You must vote
Elections to Parliament will be held on Oct 20. The polls are long overdue.
The process should have started three years ago but it was sidetracked by the distribution of National Identity Cards and election cards. There is also doubts expressed by political parties, civil society and people about the system of voting for candidates.
Some complain about the non-transferability of votes and call it unjust. They want a system like earlier when the voter had favourites in any region or any polling centre.
Moreover, there is a loss of interest among voters in participation in elections. The lukewarm response has caused even high-ranking authorities in the government to criticise the process.
Dr. Abdullah Abdullah, chief executive of the national unity government, blamed poor awareness among people about the elections. The chief executive says that the response of people to register their names on voters' lists has been poor, particularly among women.
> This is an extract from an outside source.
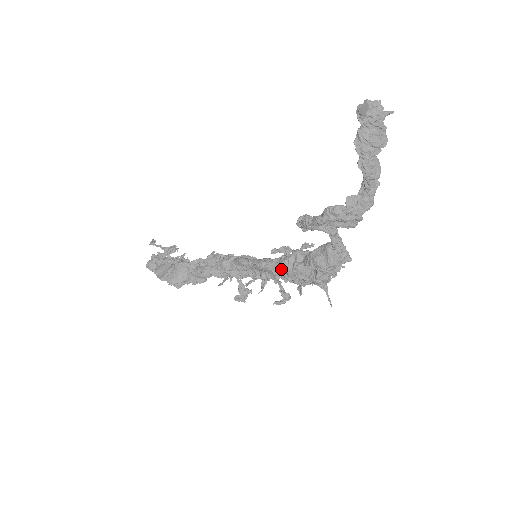
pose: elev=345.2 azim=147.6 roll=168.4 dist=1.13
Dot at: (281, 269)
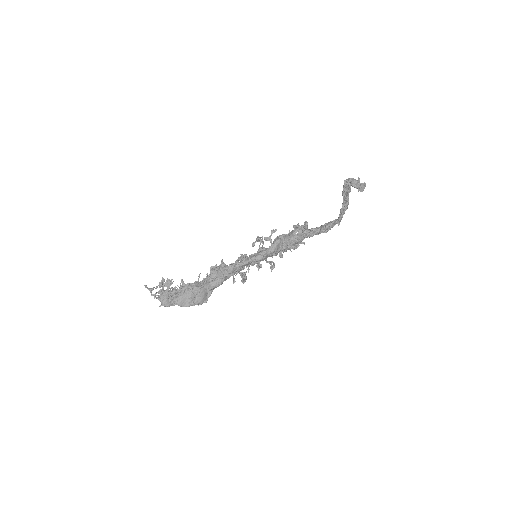
Dot at: (272, 254)
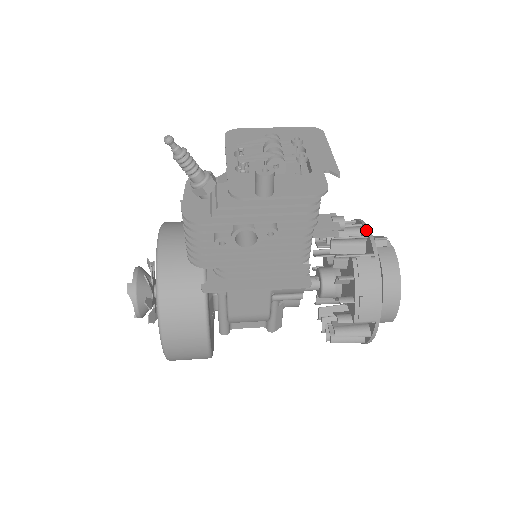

There is a need to hold programmes to encourage more people to join in, he says.
Abdullah was speaking at a training programme in the Afghan capital to enlist people to register to vote in the parliamentary polls in different parts of the country. The three-day programme is being conducted simultaneously across the country.
Commenting on the poor response of women particularly, the chief executive said, "Lack of public awareness about elections is one of the reasons for the poor presence of people specifically the women so more awareness should be given in this regard."
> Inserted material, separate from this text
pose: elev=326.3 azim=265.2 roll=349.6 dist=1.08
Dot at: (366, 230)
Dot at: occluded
The chief executive of the national government of Afghanistan went on to add, "I think more work will have to be done regarding raising public awareness and we are still hopeful that the Afghan people will get organised and we will witness more movement of people to the polling centres (on the day of the election)."
Abdullah asked all sections of people to visit the polling centres to shape the political destiny of their country. No one should lose the opportunity to take part in the election, he appealed.
He reminded people that poll fraud would be checked if more people vote.
Mohammad Yaqub Haidari, governor of Kabul province, said only 800 out of the province's 1.5 million eligible voters have registered.